Dive Brief:
- Five Prime Therapeutics announced Thursday a restructuring that will eliminate roughly 70 jobs before the end of 2020, with about 70% of the cuts set for this year.
- As part of the restructuring, Five Prime intends to sublet either a "significant portion" or the entirety of its 115,000-square-foot headquarters in South San Francisco, California. The company expects office space and workforce reductions, along with other measures, will result in $20 million worth of annual cost savings that will help to extend its cash runway.
- In January, Five Prime announced a separate restructuring meant to focus resources around its five clinical-stage cancer drugs. That plan eliminated 42 positions, mostly from research, pathology and manufacturing departments. At the end of last year, Five Prime reported having 209 full-time employees.
Dive Insight:
Shareholder confidence in Five Prime has waned since late 2016, when shares in the California biotech went for $61 apiece. By Friday morning, they were trading at $4.20.

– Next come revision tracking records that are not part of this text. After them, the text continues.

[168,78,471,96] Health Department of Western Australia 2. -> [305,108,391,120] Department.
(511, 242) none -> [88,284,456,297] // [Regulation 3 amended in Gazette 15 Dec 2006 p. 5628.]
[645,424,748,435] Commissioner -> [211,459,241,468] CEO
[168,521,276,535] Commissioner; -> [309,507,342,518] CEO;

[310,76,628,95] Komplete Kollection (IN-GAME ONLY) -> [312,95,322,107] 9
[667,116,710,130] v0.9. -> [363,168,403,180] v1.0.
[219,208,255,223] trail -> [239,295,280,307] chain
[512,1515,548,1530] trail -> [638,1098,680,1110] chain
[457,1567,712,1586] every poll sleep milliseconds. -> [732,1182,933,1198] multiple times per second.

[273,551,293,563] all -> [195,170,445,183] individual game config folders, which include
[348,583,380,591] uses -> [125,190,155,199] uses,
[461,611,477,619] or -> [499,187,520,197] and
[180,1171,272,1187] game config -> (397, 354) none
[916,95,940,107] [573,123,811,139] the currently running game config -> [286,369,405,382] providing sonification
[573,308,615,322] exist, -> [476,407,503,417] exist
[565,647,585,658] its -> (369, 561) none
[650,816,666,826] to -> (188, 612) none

The company's business revolves around cancer drugs, an area of development that has become exceptionally crowded and, therefore, more difficult to hold investor attention. Five Prime's clinical-stage pipeline includes three proprietary drugs — bemarituzumab, FPA150 and FPT155 — as well as two drugs from a partnership with Bristol-Myers Squibb.
The two most advanced of those assets are bemarituzumab and one of the Bristol-Myers collaboration drugs, cabiralizumab. The former is an FGFR-targeting antibody that's in Phase 3 testing as a treatment for gastric cancer, while the latter is a CSF-1 receptor inhibitor under investigation in mid-stage studies of pancreatic and billary tract cancer patients.
Further development of Five Prime's three wholly-owned drugs now rests on a "small research group" that the company expects to have following its latest shake up. By 2020, there should be less than 100 employees if the restructuring goes as planned.
Raymond James analyst Steven Seedhouse wrote in a note to clients that the additional restructuring is "unfortunately not surprising," due to the company's cash burn rate and the ambiguity around whether any of its assets can soon be monetized. Seedhouse also highlighted how the company's interim CEO, William Ringo, has been taking a critical look at the business.
"My immediate focus as CEO has been to conduct a review of Five Prime’s operations with the goal of ensuring long-term sustainability and value creation. This restructuring provides the cash runway to prioritize future pipeline investments based on clinical data readouts in 2020," Ringo said in an Oct. 10 statement.
"It also allows us to evaluate long-term strategies to grow our pipeline," he added. "We acknowledge this decision impacts many talented employees who helped build Five Prime into a clinical-stage company. We are grateful for their contributions and hold them in high regard."
Five Prime estimates the new restructuring will cost around $3 million due to severance payments and other associated expenses.
The company recorded $38 million worth of cash and cash equivalents and $176 million in marketable securities by the end of June. The company is reaffirming its financial guidance, and expects to close 2019 with $148 million to $153 million in cash, cash equivalents and marketable securities.